Each module in this subpackage transforms the tabular data associated with a single data
source from the PUDL Data Sources. This process begins with a dictionary of
pandas.DataFrame objects produced by the corresponding data source
specific routines from the
pudl.extract subpackage, and ends with a dictionary of
pandas.DataFrame objects that are fully normalized, cleaned, and ready to be
loaded into external databases and Parquet files by the
Inputs to the transform functions are a dictionary of dataframes, each of which
represents a concatenation of records with common column names from across some set of
years of reported data. The names of those columns are determined by the Excel
spreadsheet mapping metadata associated with the given dataset in PUDL’s
This raw data is transformed in 3 main steps:
Structural transformations that re-shape / tidy the data and turn it into rows that represent a single observation, and columns that represent a single variable. These transformations should not require knowledge of or access to the contents of the data, which may or may not yet be usable at this point, depending on the true data type and how much cleaning has to happen. One exception to this that may come up is the need to clean up columns that are part of the primary composite key, since you can’t usefully index on NA values. Alternatively this might mean removing rows that have invalid key values.
Data type compatibility: whatever massaging of the data is required to ensure that it can be cast to the appropriate data type, including identifying NA values and assigning them to an appropriate type-specific NA value. At the end of this you can assign all the columns their (preferably nullable) types. Note that because some of the columns that exist at this point may not end up in the final database table, you may need to set them individually, rather than using the systemwide dictionary of column data types.
Value based data cleaning: At this point every column should have a known, homogenous type, allowing it to be reliably manipulated as a Series, so we can move on to cleaning up the values themselves. This includes re-coding freeform string fields to impose a controlled vocabulary, converting column units (e.g. kWh to MWh) and renaming the columns appropriately, as well as correcting clear data entry errors.
At the end of the main coordinating transform() function, every column that remains in each of the transformed dataframes should correspond to a column that will exist in the database and be associated with the EIA datasets, which means it is also part of the EIA column namespace. It’s important that you make sure these column names match the naming conventions that are being used, and if any of the columns exist in other tables, that they have exactly the same name and datatype.
If you find that you need to rename a column for it to conform to those requirements, in many cases that should happen in the Excel spreadsheet mapping metadata, so that column renamings can be kept to a minimum and only used for real semantic transformations of a column (like a unit conversion).

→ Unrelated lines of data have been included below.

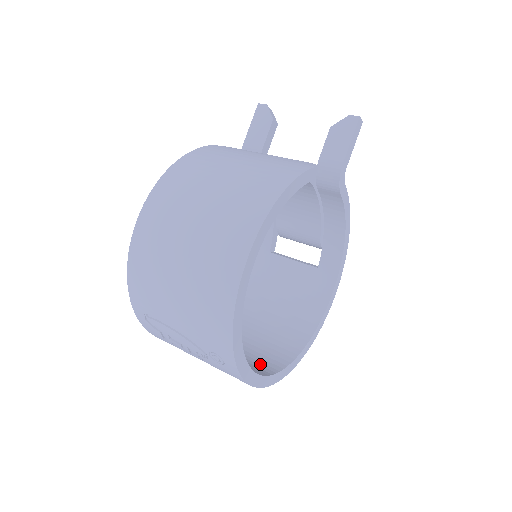
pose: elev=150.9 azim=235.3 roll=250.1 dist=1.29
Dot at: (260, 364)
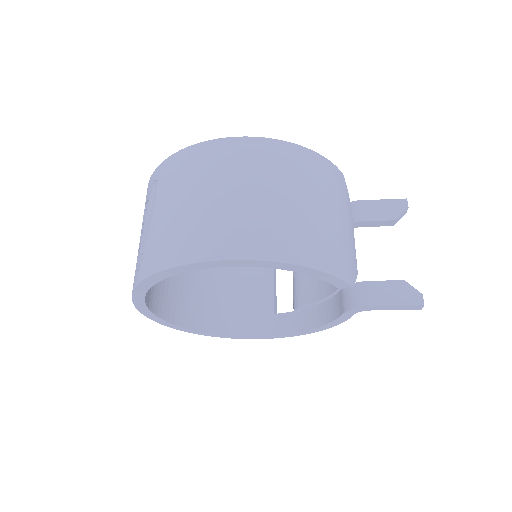
Dot at: (161, 298)
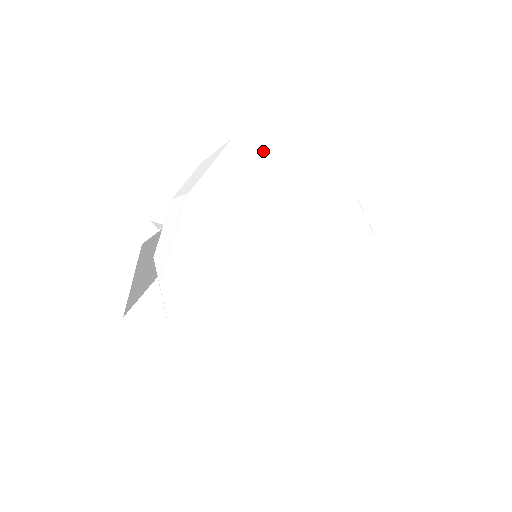
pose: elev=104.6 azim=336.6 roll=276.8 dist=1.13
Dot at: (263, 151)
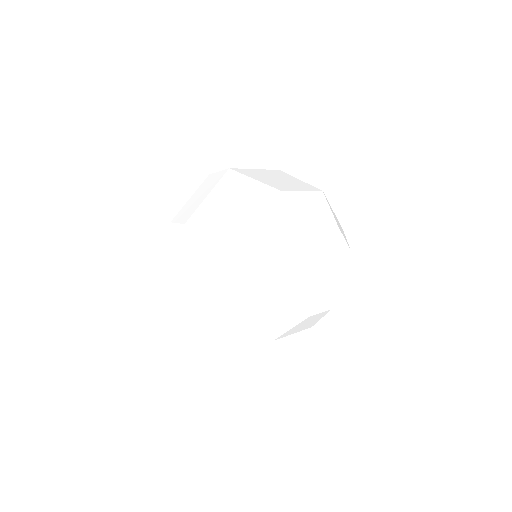
Dot at: (182, 239)
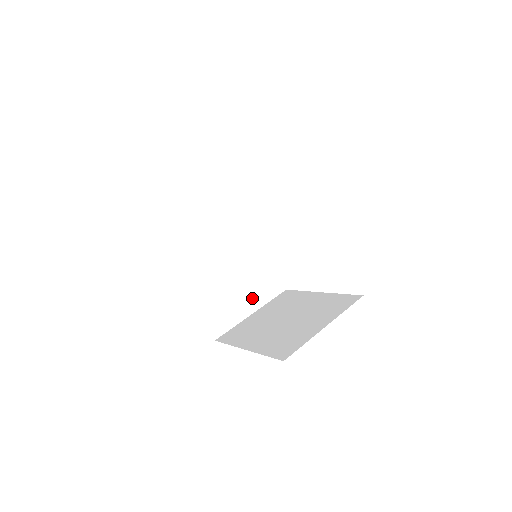
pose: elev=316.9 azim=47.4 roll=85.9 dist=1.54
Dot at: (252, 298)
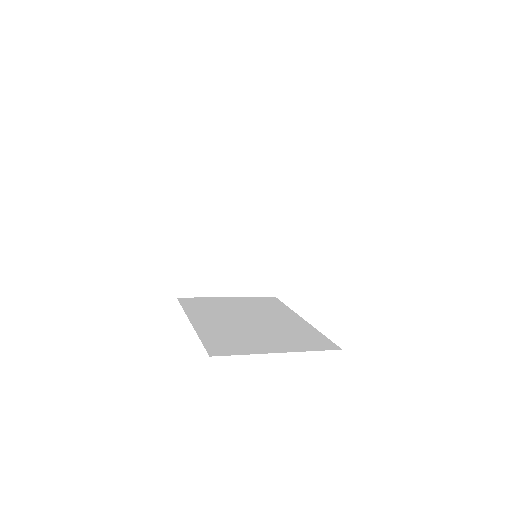
Dot at: (282, 345)
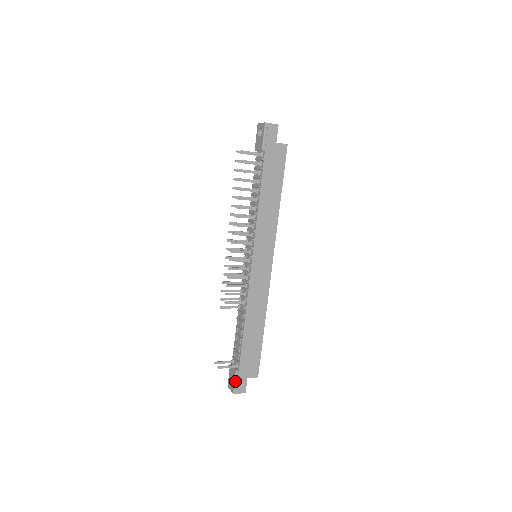
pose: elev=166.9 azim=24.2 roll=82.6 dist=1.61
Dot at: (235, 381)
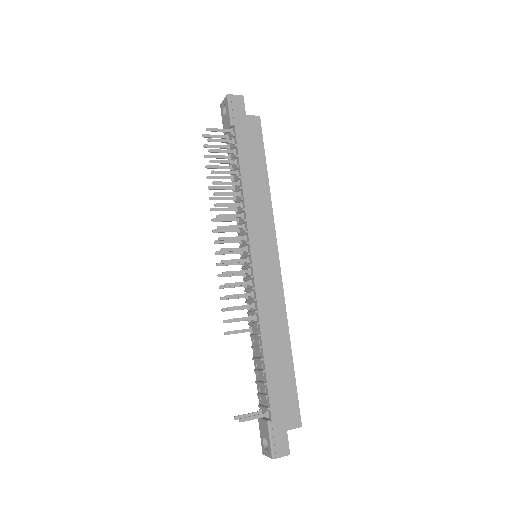
Dot at: (270, 438)
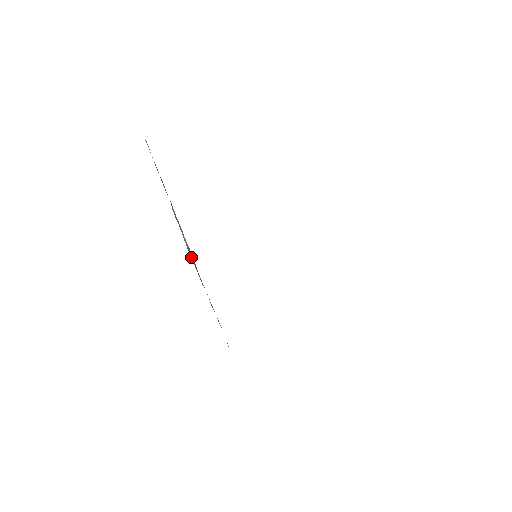
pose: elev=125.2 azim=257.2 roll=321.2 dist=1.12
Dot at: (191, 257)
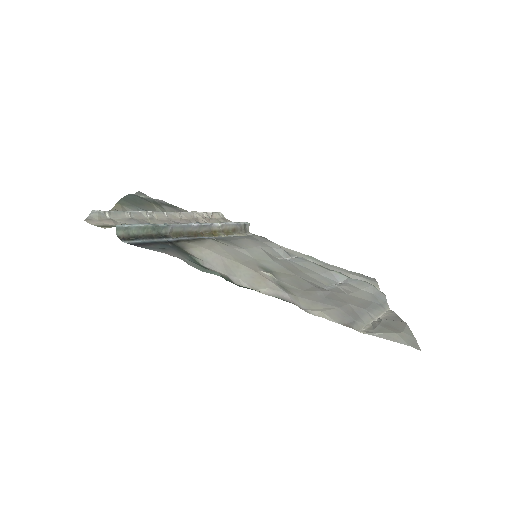
Dot at: (203, 230)
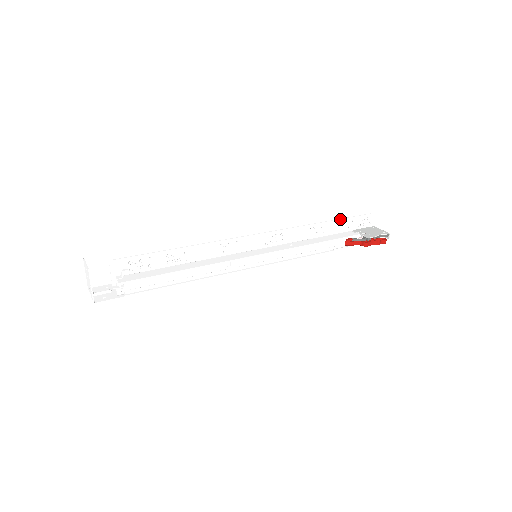
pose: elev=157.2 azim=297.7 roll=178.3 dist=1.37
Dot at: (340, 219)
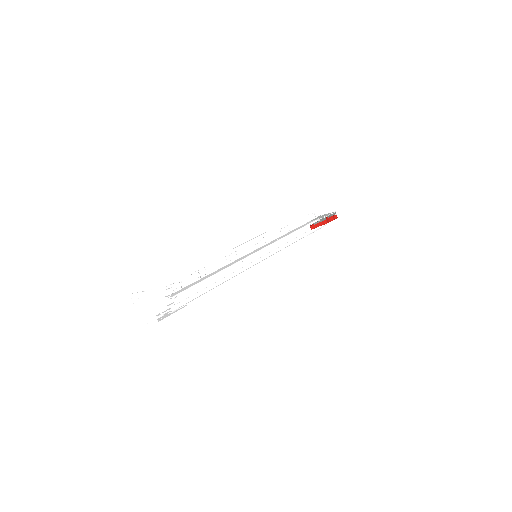
Dot at: (296, 218)
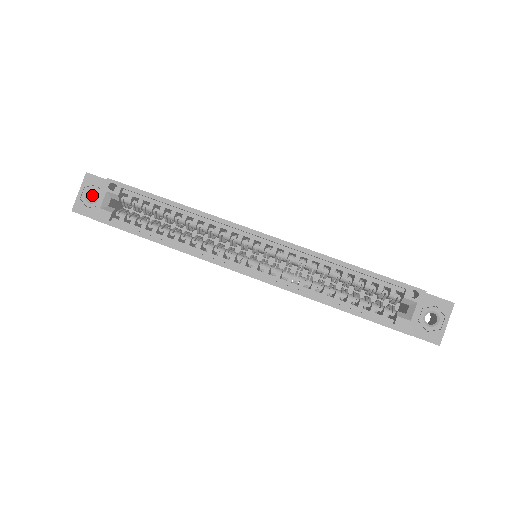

At the end of this step, it should be easy to categorize every column in every dataframe as to whether it is a “data” column (containing data unique to the table it is found in) or whether it is part of the primary key for the table (the minimal set of columns whose values are required to uniquely specify a record), and/or whether it is a “denormalized” column whose home table is really elsewhere in the database. Note that denormalized columns may also be part of the primary key. This information is important for the step after the intra-table transformations during which the collection of EIA tables is normalized as a whole.